* [ABOUT THIS TASK]
Down to the last line, print the entries below exactly, and keep every picture out of the copy.

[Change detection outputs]
━━━━━━━━━━━━━━━━━━━━
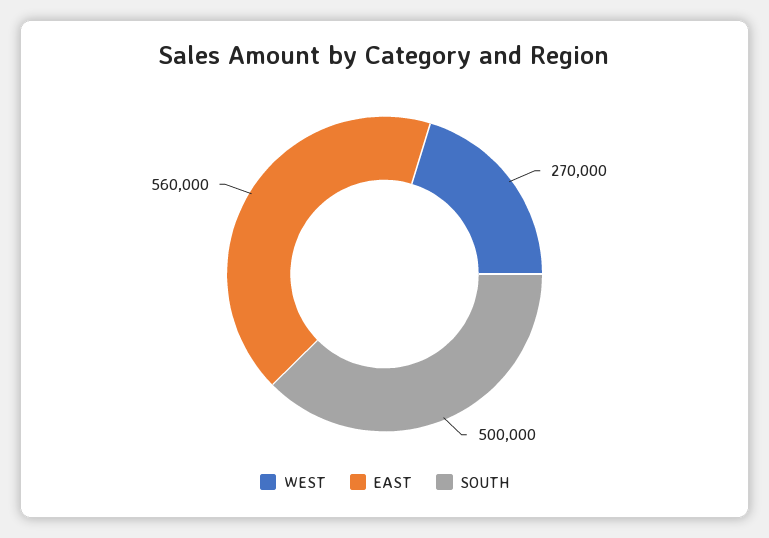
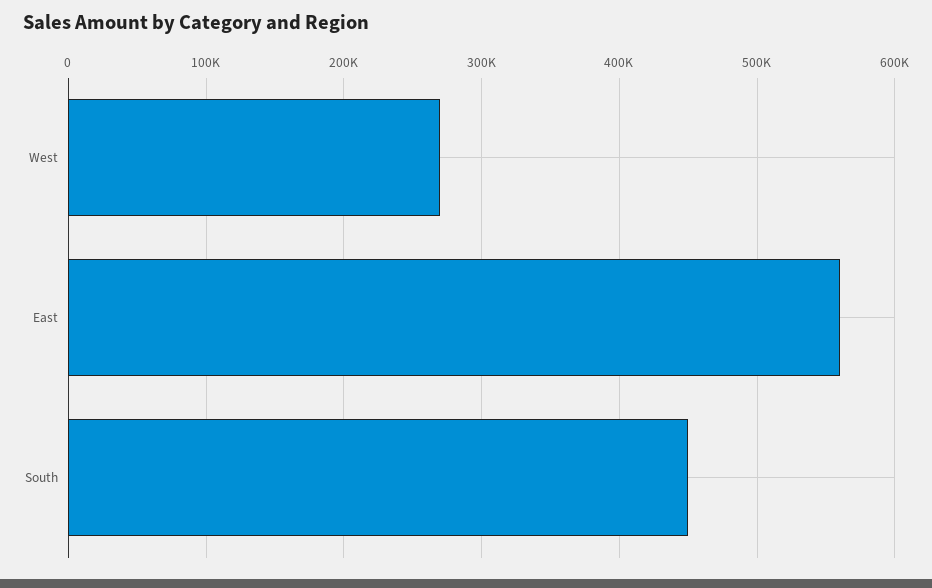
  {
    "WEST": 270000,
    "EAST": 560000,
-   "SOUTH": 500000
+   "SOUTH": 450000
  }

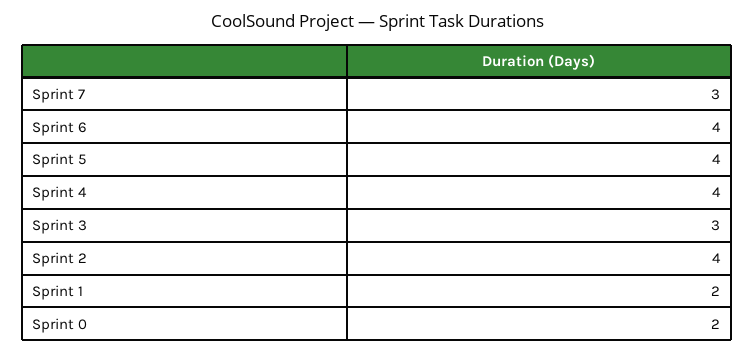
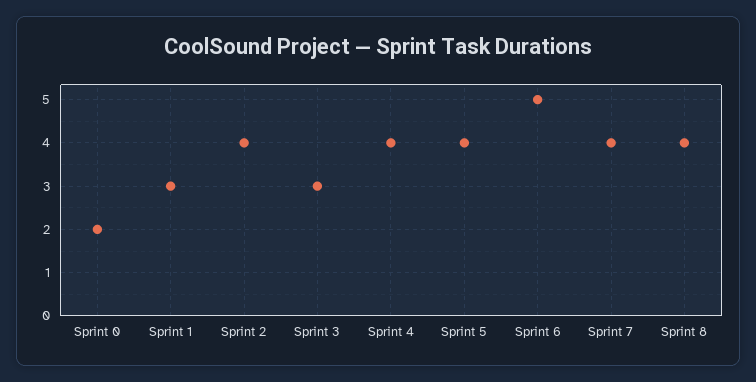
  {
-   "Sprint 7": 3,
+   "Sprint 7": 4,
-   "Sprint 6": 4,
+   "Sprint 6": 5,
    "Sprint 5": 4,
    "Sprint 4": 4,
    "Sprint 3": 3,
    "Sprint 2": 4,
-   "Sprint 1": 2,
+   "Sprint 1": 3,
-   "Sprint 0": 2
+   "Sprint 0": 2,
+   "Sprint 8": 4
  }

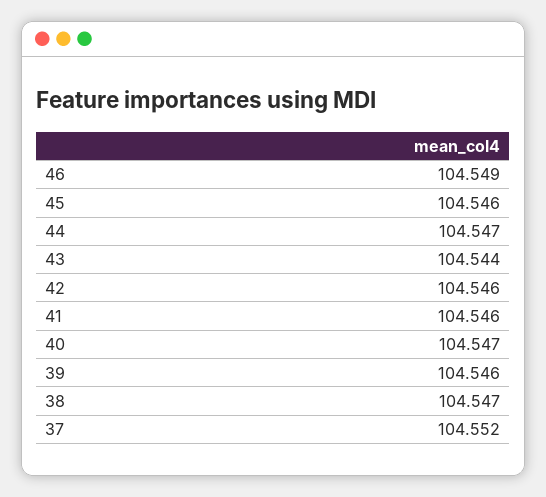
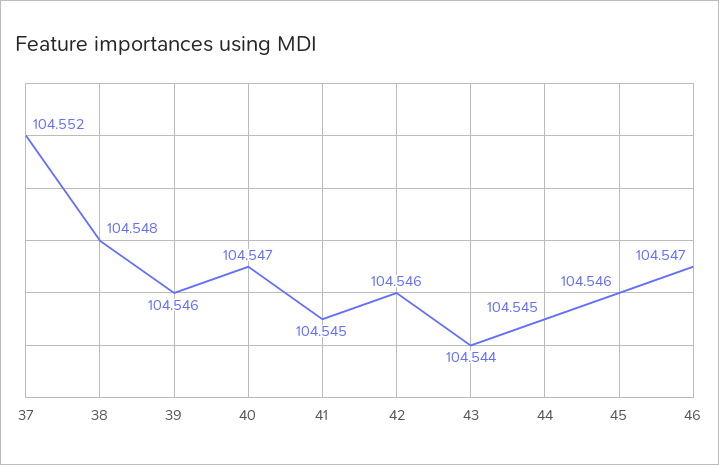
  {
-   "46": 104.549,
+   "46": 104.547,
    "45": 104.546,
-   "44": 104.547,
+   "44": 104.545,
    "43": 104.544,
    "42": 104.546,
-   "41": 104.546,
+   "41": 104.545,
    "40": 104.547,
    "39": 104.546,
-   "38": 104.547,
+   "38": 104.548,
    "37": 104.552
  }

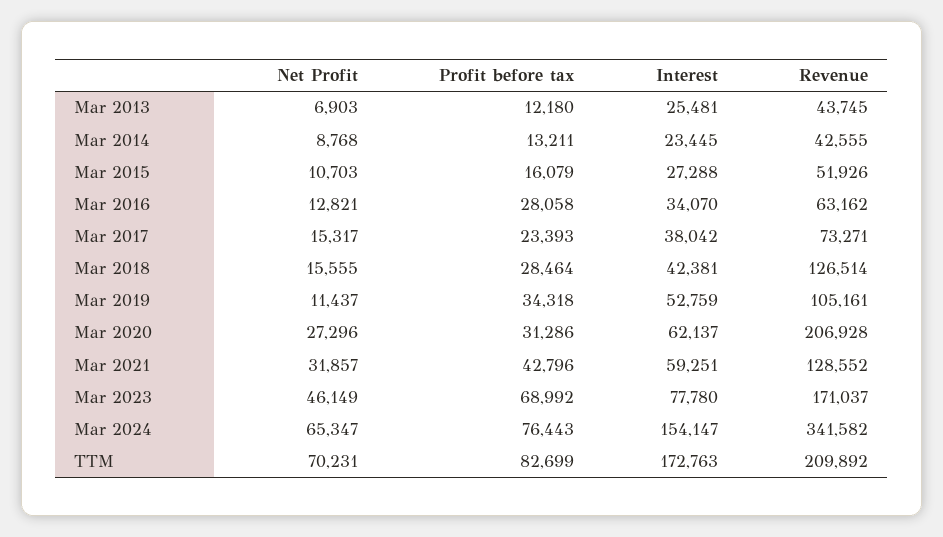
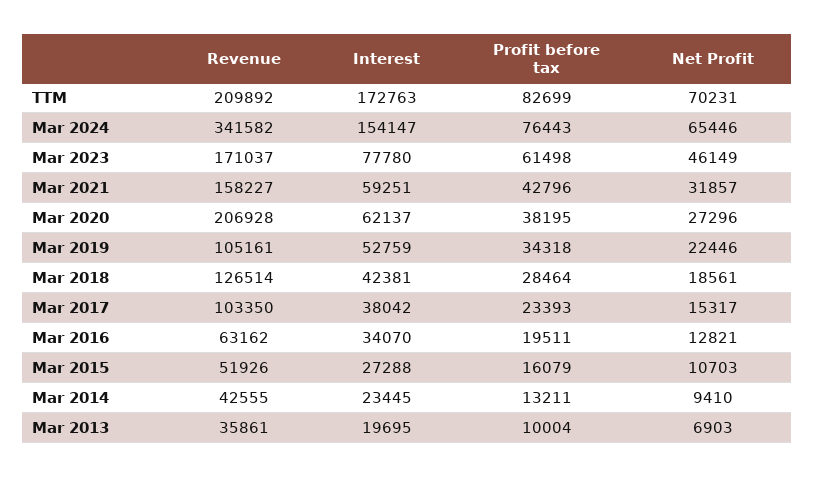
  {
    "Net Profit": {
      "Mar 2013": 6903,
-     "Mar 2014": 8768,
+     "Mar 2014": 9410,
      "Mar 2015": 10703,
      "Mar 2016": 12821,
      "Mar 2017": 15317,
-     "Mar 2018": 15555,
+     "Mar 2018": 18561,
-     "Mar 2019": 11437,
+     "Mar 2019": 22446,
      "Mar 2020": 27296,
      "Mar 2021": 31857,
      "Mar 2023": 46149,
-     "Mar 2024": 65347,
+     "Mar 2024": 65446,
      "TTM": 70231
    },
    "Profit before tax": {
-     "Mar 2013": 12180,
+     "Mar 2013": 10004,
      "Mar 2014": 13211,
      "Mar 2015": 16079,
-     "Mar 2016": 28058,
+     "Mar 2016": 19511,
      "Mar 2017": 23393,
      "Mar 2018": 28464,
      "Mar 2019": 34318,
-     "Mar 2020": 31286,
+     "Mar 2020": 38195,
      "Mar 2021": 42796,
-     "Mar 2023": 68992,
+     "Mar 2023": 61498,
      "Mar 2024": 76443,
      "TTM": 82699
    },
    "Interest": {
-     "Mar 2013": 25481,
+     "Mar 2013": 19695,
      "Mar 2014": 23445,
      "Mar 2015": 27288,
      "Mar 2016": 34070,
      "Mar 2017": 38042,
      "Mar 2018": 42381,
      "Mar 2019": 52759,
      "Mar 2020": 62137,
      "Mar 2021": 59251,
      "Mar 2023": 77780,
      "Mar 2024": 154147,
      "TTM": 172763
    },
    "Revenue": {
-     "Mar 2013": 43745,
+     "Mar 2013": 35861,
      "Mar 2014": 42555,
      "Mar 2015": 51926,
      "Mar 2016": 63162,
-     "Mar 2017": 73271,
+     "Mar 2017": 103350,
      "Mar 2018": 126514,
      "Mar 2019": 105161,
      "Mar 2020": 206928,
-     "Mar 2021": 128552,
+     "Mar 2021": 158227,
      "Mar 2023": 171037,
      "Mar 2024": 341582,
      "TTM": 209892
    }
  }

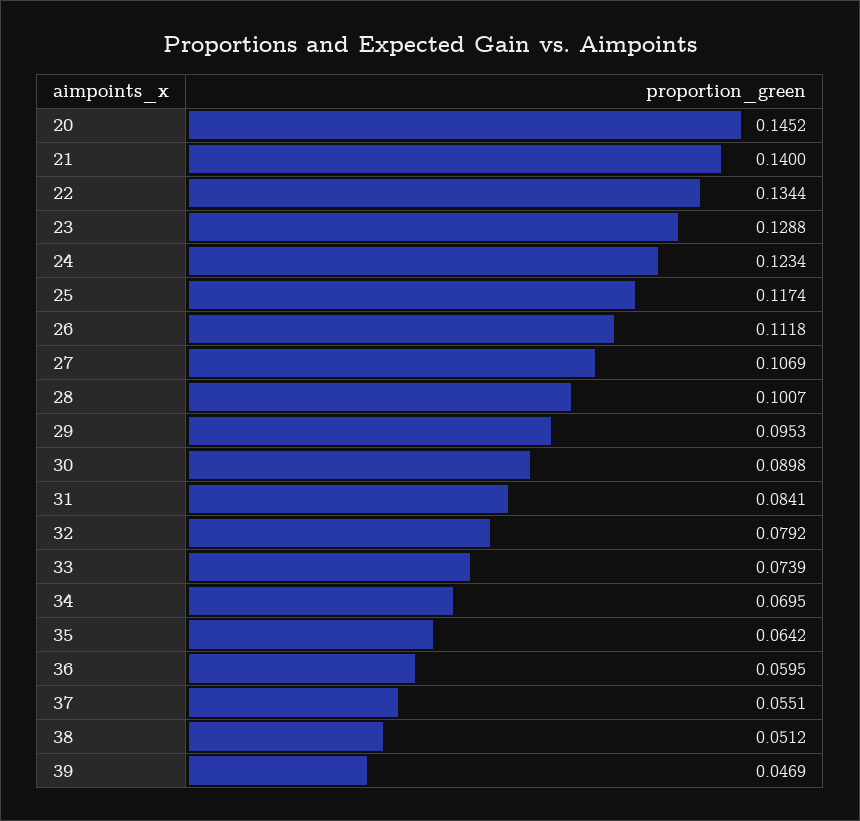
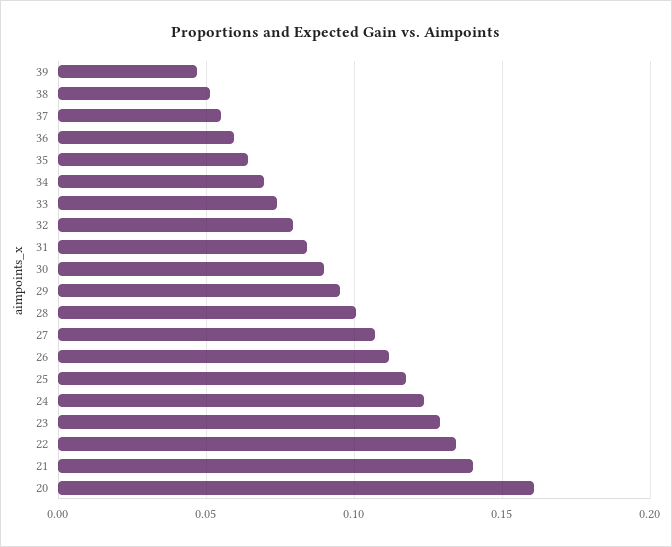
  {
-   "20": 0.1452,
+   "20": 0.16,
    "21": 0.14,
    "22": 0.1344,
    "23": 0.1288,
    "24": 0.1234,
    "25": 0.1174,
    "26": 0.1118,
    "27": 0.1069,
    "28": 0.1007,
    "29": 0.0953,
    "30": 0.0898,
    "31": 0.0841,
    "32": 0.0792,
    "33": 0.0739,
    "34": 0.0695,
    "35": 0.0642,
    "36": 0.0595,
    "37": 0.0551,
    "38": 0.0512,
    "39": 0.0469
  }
━━━━━━━━━━━━━━━━━━━━
* [ANSWER TO THE PROBLEM]
  {
    "WEST": 270000,
    "EAST": 560000,
-   "SOUTH": 500000
+   "SOUTH": 450000
  }

  {
-   "Sprint 7": 3,
+   "Sprint 7": 4,
-   "Sprint 6": 4,
+   "Sprint 6": 5,
    "Sprint 5": 4,
    "Sprint 4": 4,
    "Sprint 3": 3,
    "Sprint 2": 4,
-   "Sprint 1": 2,
+   "Sprint 1": 3,
-   "Sprint 0": 2
+   "Sprint 0": 2,
+   "Sprint 8": 4
  }

  {
-   "46": 104.549,
+   "46": 104.547,
    "45": 104.546,
-   "44": 104.547,
+   "44": 104.545,
    "43": 104.544,
    "42": 104.546,
-   "41": 104.546,
+   "41": 104.545,
    "40": 104.547,
    "39": 104.546,
-   "38": 104.547,
+   "38": 104.548,
    "37": 104.552
  }

  {
    "Net Profit": {
      "Mar 2013": 6903,
-     "Mar 2014": 8768,
+     "Mar 2014": 9410,
      "Mar 2015": 10703,
      "Mar 2016": 12821,
      "Mar 2017": 15317,
-     "Mar 2018": 15555,
+     "Mar 2018": 18561,
-     "Mar 2019": 11437,
+     "Mar 2019": 22446,
      "Mar 2020": 27296,
      "Mar 2021": 31857,
      "Mar 2023": 46149,
-     "Mar 2024": 65347,
+     "Mar 2024": 65446,
      "TTM": 70231
    },
    "Profit before tax": {
-     "Mar 2013": 12180,
+     "Mar 2013": 10004,
      "Mar 2014": 13211,
      "Mar 2015": 16079,
-     "Mar 2016": 28058,
+     "Mar 2016": 19511,
      "Mar 2017": 23393,
      "Mar 2018": 28464,
      "Mar 2019": 34318,
-     "Mar 2020": 31286,
+     "Mar 2020": 38195,
      "Mar 2021": 42796,
-     "Mar 2023": 68992,
+     "Mar 2023": 61498,
      "Mar 2024": 76443,
      "TTM": 82699
    },
    "Interest": {
-     "Mar 2013": 25481,
+     "Mar 2013": 19695,
      "Mar 2014": 23445,
      "Mar 2015": 27288,
      "Mar 2016": 34070,
      "Mar 2017": 38042,
      "Mar 2018": 42381,
      "Mar 2019": 52759,
      "Mar 2020": 62137,
      "Mar 2021": 59251,
      "Mar 2023": 77780,
      "Mar 2024": 154147,
      "TTM": 172763
    },
    "Revenue": {
-     "Mar 2013": 43745,
+     "Mar 2013": 35861,
      "Mar 2014": 42555,
      "Mar 2015": 51926,
      "Mar 2016": 63162,
-     "Mar 2017": 73271,
+     "Mar 2017": 103350,
      "Mar 2018": 126514,
      "Mar 2019": 105161,
      "Mar 2020": 206928,
-     "Mar 2021": 128552,
+     "Mar 2021": 158227,
      "Mar 2023": 171037,
      "Mar 2024": 341582,
      "TTM": 209892
    }
  }

  {
-   "20": 0.1452,
+   "20": 0.16,
    "21": 0.14,
    "22": 0.1344,
    "23": 0.1288,
    "24": 0.1234,
    "25": 0.1174,
    "26": 0.1118,
    "27": 0.1069,
    "28": 0.1007,
    "29": 0.0953,
    "30": 0.0898,
    "31": 0.0841,
    "32": 0.0792,
    "33": 0.0739,
    "34": 0.0695,
    "35": 0.0642,
    "36": 0.0595,
    "37": 0.0551,
    "38": 0.0512,
    "39": 0.0469
  }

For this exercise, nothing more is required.